As capacitance is inversely proportional to the thickness of the dielectric material, thus thin film capacitors are generally seen as a preferable means to achieve high performance. Thin film capacitors are used in a variety of semiconductor integrated circuit devices such as analog circuits, RF circuits, and dynamic random access memories (DRAMs). The integrated high-dielectric thin film capacitor is employed as the decoupling capacitor that suppresses voltage noises or voltage variation caused in the power bus line, the storage capacitor of DRAM or nonvolatile FRAM (NVFRAM), and the dynamic tunable element in applications of the microwave devices.
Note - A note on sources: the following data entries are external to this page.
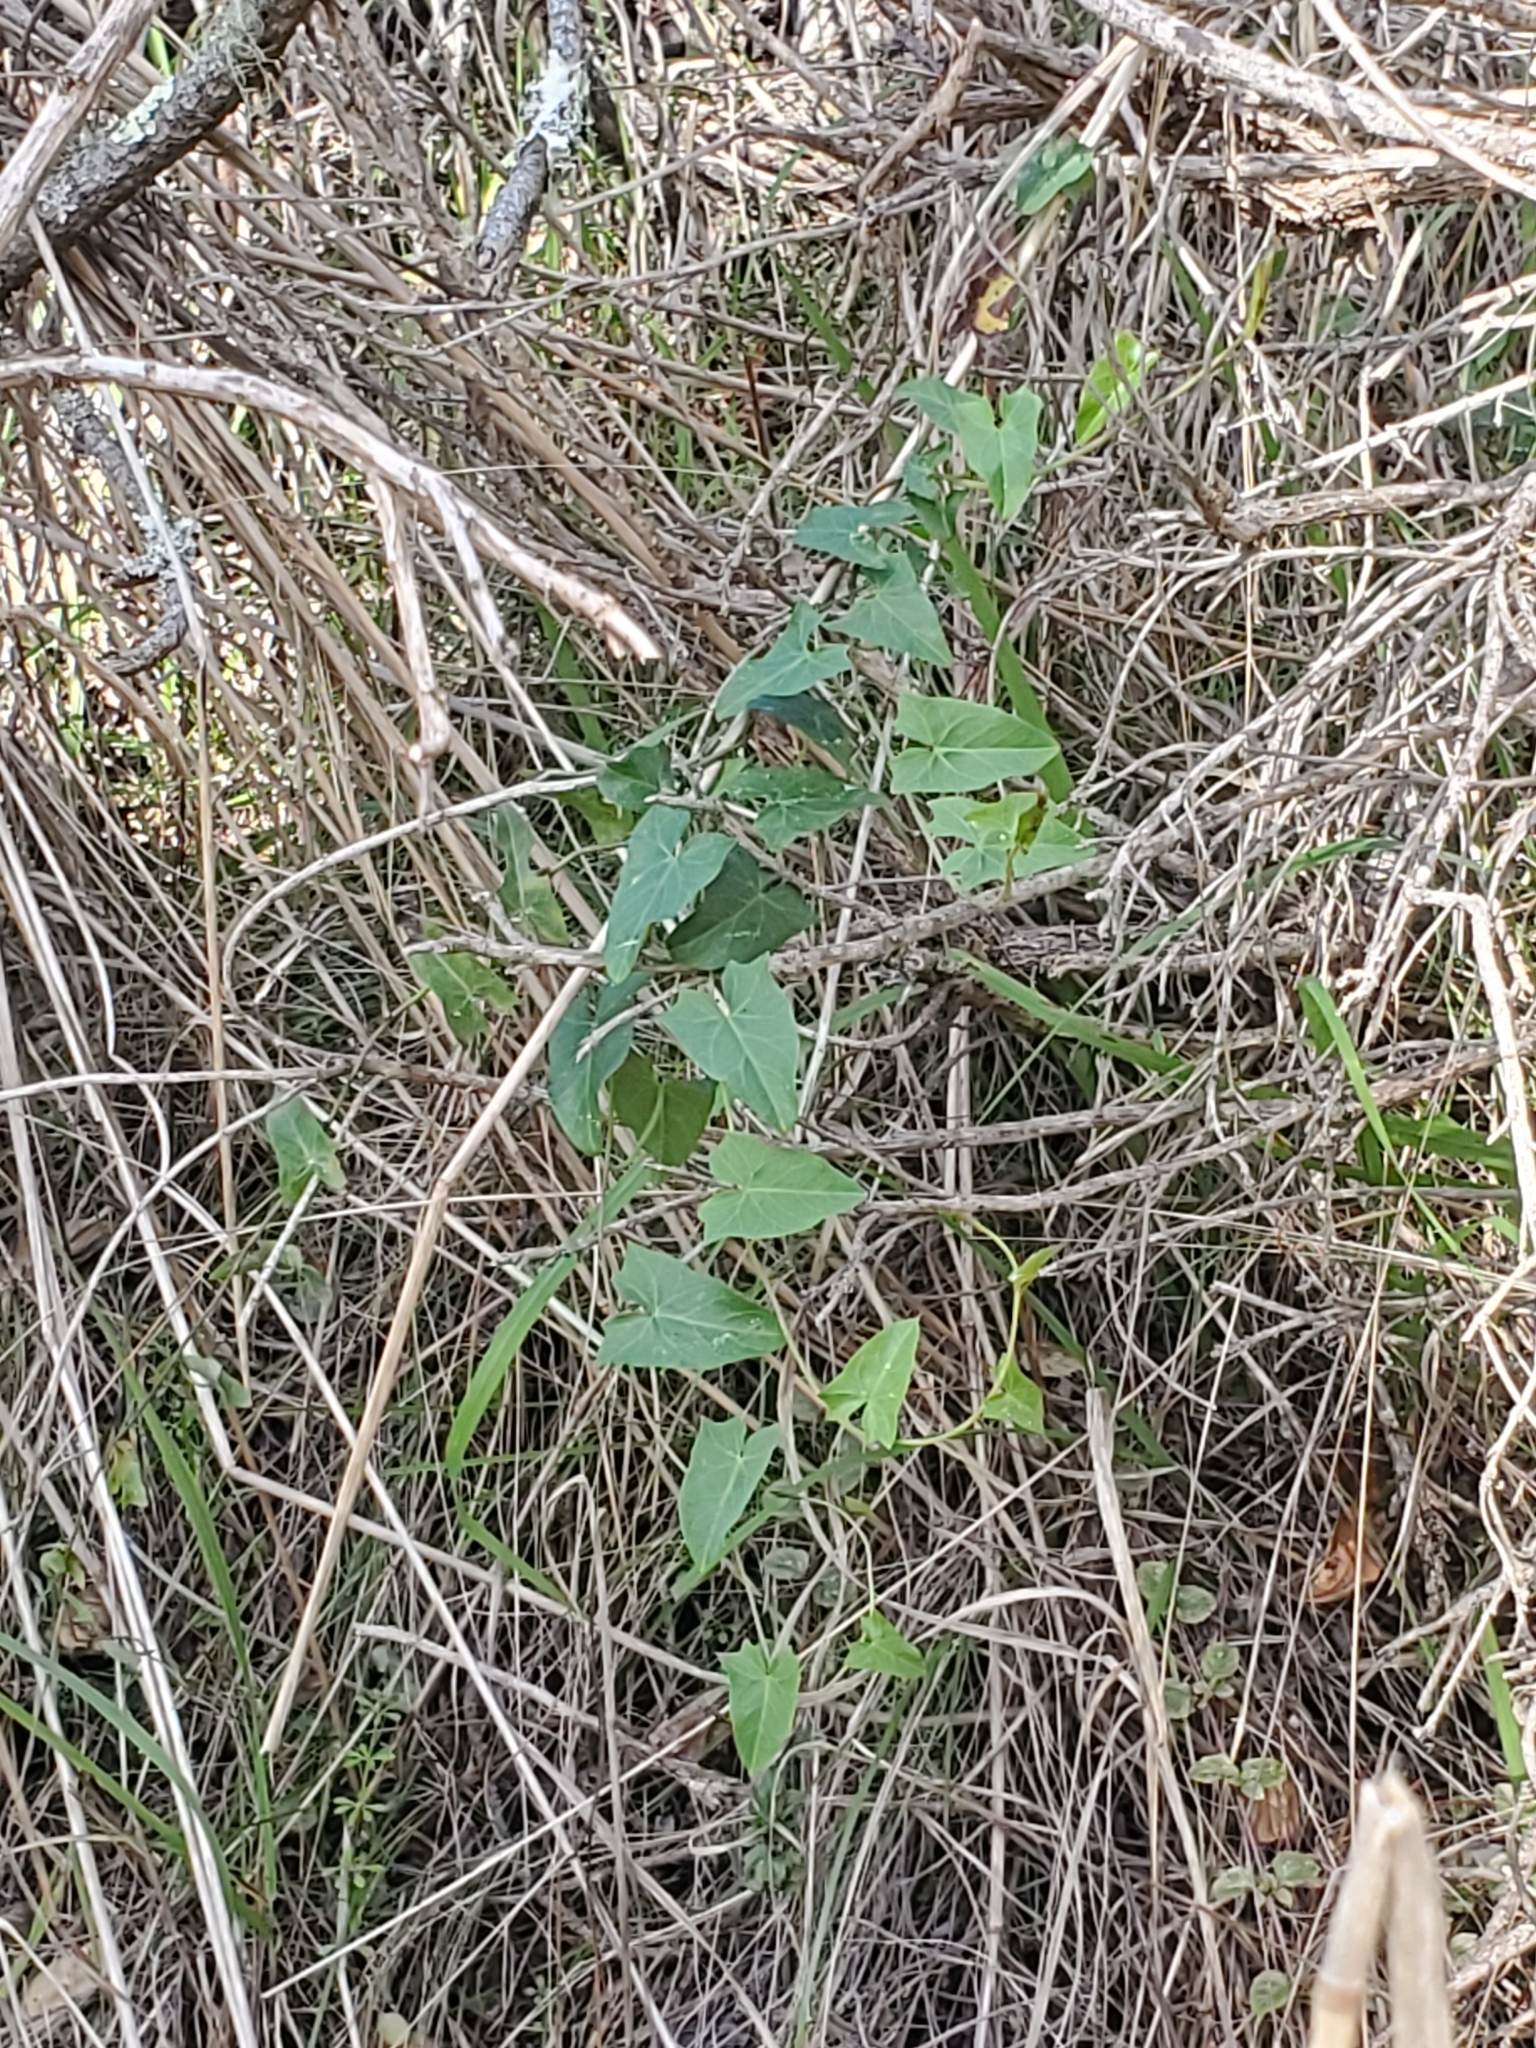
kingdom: Plantae
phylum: Tracheophyta
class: Magnoliopsida
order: Solanales
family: Convolvulaceae
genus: Calystegia
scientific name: Calystegia purpurata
As a technique for forming a thin film is developed, an application field for such a ferroelectric thin film is spreading at present. The ferroelectric nonvolatile memory does not require backup battery because of utilization of the ferroelectric properties (hysteresis effect) of the ferroelectrics. In particular, a thin film capacitor of the MIM type structure has been widely applied to precise analog semiconductor devices since its capacitance variation is typically very small. Thin film capacitors particularly with large capacitive densities and low temperature coefficients of capacitance are highly desired in various areas of microelectronics.